Ce réseau constitue-t-il la colonne vertébrale de Hizmet (le service en turc, nom du mouvement Gülen) en Belgique? Hüseyin Çakmak ne répond ni par oui, ni par non. "Le mouvement Gülen, c'est un mouvement social d'inspiration religieuse. On n'en fait pas partie en signant un document ou en se conformant à des critères. Ce mouvement est formé par des gens qui partagent les idées inspirées par Fetullah Gülen. Des membres et des fondateurs de Fedactio et de ses associations se retrouvent dans cette inspiration. Mais Fedactio ne se revendique pas comme faisant partie du mouvement Gülen. Cela dit, la communauté turque de Belgique sait que bon nombre de gens actifs dans les associations de notre fédération sont inspirées par les idées de Gülen ou sont d'accord avec certaines de ses idées."
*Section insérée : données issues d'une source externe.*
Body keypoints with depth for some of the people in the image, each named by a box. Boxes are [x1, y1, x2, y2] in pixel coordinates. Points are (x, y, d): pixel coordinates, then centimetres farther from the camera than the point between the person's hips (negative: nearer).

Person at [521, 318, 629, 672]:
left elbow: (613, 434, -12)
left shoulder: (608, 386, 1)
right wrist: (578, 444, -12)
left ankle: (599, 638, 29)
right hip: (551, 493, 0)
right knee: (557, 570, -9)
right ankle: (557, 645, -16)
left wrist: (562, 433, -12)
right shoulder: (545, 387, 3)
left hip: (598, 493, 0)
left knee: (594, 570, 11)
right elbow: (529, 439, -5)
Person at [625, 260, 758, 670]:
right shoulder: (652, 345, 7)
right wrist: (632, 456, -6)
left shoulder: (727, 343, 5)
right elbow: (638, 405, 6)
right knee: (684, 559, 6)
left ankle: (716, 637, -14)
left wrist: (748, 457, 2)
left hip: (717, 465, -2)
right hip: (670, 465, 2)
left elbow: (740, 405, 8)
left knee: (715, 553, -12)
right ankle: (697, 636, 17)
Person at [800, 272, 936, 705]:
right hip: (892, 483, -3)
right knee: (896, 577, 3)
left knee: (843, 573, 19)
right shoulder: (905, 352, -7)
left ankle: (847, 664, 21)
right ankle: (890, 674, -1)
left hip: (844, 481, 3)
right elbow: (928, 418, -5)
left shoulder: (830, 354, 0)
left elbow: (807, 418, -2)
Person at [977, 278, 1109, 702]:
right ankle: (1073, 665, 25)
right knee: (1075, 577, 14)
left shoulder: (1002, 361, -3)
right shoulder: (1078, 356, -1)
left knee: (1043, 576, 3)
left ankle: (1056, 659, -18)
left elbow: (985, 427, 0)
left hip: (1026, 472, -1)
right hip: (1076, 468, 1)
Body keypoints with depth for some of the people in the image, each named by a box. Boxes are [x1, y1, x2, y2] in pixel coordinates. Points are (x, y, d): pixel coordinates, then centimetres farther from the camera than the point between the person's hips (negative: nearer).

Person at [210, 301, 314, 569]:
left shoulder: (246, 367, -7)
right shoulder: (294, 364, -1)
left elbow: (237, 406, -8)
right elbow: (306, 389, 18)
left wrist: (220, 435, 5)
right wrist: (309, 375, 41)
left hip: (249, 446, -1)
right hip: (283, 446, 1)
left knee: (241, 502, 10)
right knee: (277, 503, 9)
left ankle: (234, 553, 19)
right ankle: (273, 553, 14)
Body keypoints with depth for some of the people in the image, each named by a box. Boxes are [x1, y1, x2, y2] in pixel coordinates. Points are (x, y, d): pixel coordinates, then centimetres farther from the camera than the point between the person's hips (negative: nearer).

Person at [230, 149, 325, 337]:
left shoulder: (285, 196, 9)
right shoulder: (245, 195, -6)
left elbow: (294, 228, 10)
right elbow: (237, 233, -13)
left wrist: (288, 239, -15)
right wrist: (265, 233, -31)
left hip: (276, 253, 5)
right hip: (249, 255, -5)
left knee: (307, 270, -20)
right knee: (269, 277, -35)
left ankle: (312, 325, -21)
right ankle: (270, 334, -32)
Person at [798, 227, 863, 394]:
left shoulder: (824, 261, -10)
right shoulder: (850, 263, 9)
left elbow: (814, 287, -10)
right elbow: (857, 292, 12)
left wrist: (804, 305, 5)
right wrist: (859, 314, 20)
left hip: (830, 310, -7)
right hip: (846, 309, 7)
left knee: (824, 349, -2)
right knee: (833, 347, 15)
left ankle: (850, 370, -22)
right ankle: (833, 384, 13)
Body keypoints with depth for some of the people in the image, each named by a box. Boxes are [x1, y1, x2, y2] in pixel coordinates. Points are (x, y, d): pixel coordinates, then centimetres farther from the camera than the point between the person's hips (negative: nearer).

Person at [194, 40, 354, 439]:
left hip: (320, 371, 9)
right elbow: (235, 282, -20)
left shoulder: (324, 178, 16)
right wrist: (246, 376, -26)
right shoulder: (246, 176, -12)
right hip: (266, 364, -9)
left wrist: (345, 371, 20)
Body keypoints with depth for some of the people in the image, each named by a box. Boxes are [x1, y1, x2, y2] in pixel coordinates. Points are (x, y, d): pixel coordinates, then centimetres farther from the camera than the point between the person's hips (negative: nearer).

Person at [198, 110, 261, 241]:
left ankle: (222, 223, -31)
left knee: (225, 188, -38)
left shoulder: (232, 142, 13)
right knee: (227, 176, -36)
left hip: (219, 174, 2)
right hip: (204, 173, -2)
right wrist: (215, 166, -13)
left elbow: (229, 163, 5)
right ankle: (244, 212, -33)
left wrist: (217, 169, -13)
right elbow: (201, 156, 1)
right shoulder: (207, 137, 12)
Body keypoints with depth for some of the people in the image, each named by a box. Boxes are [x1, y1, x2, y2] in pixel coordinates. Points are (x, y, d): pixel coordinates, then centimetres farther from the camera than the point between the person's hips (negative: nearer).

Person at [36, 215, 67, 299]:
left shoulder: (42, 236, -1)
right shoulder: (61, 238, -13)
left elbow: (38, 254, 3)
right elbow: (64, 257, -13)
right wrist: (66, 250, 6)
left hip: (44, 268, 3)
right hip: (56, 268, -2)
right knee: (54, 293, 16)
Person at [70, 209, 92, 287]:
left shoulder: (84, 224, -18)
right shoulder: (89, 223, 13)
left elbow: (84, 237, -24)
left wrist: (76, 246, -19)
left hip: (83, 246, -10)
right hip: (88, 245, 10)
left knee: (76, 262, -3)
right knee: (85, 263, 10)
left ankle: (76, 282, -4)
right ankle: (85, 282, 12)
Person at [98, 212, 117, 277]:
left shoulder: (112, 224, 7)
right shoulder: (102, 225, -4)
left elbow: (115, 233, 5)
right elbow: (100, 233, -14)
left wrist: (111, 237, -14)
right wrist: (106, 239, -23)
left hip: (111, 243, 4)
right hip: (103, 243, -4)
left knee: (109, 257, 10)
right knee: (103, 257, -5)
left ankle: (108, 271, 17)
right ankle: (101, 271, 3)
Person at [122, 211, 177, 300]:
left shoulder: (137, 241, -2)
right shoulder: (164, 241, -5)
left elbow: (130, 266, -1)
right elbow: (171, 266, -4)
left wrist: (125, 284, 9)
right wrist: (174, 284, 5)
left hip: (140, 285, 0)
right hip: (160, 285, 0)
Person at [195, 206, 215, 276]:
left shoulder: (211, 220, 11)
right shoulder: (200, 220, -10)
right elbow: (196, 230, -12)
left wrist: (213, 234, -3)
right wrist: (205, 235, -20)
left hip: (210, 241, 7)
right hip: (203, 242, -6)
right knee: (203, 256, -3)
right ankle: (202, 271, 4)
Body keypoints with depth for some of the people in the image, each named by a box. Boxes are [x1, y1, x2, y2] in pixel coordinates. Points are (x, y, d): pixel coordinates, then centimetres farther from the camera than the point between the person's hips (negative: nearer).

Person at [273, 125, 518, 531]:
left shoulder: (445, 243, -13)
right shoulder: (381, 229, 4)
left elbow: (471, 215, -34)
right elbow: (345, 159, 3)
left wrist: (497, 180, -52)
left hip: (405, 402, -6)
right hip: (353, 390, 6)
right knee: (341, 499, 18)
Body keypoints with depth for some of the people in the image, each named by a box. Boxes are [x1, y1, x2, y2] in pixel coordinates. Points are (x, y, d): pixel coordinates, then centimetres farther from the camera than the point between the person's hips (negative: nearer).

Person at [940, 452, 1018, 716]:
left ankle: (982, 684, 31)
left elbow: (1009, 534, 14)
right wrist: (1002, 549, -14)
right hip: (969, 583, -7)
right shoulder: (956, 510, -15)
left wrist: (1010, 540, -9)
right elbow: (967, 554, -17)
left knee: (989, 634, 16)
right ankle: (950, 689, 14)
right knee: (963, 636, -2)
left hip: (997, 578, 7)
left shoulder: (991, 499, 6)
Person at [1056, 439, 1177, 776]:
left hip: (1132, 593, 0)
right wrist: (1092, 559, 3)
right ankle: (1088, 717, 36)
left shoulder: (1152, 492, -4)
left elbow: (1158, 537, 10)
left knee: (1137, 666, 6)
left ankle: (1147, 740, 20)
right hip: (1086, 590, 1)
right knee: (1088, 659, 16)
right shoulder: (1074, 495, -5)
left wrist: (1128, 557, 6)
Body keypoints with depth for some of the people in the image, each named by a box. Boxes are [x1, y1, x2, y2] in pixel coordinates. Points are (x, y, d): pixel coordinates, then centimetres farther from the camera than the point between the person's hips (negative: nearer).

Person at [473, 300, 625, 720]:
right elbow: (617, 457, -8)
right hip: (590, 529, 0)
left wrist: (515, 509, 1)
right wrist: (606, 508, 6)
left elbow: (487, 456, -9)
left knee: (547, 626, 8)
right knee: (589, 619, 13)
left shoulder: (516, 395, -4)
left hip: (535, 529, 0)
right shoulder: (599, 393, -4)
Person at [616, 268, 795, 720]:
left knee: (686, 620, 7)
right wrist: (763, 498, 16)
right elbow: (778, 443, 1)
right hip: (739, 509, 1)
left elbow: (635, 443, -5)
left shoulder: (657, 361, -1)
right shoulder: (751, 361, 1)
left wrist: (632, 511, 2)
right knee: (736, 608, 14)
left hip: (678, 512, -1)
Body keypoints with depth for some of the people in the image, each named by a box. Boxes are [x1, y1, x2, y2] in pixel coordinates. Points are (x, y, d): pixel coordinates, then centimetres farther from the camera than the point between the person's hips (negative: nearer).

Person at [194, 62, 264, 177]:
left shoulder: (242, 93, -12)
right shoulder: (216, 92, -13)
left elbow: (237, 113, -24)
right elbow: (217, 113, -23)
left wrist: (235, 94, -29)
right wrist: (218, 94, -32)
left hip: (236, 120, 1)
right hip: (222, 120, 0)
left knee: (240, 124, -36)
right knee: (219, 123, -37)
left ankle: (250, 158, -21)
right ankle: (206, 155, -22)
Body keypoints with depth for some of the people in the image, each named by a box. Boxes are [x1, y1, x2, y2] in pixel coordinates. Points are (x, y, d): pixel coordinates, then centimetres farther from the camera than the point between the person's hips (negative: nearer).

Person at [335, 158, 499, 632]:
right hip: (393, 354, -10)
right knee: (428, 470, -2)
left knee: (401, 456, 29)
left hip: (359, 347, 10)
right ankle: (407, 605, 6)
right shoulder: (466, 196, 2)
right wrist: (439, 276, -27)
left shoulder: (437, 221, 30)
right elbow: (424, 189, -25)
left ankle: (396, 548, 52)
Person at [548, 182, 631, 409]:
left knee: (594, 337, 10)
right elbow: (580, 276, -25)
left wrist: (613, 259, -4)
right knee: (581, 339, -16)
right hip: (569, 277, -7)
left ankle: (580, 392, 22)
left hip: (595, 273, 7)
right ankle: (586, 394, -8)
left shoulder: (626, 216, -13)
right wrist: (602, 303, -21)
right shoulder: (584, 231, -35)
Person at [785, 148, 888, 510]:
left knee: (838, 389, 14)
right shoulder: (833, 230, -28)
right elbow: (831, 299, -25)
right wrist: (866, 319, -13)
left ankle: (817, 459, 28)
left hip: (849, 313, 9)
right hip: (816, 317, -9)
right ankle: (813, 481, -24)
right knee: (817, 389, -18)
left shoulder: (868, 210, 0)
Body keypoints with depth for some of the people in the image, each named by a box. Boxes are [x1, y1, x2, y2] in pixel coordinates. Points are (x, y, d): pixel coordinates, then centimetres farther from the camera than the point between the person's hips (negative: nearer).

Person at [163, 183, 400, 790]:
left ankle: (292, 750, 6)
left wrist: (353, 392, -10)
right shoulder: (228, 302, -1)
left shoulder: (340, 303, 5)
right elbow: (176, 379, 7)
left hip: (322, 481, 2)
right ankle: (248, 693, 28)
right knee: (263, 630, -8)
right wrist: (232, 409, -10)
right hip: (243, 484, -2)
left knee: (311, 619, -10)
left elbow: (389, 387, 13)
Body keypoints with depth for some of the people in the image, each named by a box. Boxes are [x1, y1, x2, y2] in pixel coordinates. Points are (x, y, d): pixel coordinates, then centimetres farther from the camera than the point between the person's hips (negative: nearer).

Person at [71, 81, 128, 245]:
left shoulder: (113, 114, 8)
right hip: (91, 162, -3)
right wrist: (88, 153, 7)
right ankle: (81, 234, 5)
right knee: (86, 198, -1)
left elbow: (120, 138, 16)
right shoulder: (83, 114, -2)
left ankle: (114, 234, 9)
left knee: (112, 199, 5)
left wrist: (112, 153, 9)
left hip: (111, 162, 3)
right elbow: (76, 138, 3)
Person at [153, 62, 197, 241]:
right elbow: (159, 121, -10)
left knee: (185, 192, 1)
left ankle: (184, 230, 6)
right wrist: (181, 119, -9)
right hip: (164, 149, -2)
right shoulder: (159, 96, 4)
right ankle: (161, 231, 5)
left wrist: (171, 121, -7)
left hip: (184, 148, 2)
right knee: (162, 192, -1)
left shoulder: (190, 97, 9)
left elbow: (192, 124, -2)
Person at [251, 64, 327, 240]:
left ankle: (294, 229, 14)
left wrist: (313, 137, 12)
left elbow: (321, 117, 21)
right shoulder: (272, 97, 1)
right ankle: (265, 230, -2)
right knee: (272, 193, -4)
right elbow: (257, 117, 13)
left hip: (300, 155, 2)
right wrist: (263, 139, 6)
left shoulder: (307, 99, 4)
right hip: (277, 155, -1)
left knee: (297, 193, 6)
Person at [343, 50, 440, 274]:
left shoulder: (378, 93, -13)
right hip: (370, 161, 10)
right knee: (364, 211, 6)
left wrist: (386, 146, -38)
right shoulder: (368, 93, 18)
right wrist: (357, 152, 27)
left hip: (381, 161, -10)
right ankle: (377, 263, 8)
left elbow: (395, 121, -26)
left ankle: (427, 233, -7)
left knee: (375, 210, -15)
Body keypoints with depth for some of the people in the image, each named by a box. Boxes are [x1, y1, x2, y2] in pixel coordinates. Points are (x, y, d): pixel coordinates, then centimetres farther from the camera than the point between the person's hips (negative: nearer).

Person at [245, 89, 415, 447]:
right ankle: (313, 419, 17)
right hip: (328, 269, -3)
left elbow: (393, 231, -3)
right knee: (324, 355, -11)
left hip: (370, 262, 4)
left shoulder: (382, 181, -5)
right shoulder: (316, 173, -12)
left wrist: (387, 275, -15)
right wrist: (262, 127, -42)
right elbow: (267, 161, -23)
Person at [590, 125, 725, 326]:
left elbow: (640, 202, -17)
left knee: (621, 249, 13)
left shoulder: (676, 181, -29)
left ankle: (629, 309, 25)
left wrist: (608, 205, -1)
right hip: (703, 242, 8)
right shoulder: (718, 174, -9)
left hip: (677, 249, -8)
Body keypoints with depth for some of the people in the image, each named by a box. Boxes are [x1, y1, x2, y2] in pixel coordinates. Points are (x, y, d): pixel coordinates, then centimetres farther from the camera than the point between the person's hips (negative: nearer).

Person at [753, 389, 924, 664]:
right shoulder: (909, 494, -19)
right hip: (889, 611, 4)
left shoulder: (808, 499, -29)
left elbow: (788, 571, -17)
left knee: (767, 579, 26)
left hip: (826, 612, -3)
Cette ambiguïté sur les liens avec le prédicateur réfugié aux États-Unis nourrit certains fantasmes. Fedactio a beau condamner clairement la tentative de coup d’État en Turquie, Fetullah Gülen a beau démentir tout lien avec les putschistes, le soupçon demeure, nourrit par les accusations formulées à Ankara. Par précaution, Fedactio a recommandé à ses membres les plus connus de renoncer à se rendre en Turquie cet été et jusqu'à nouvel ordre. Le risque de se retrouver derrière les barreaux est trop grand.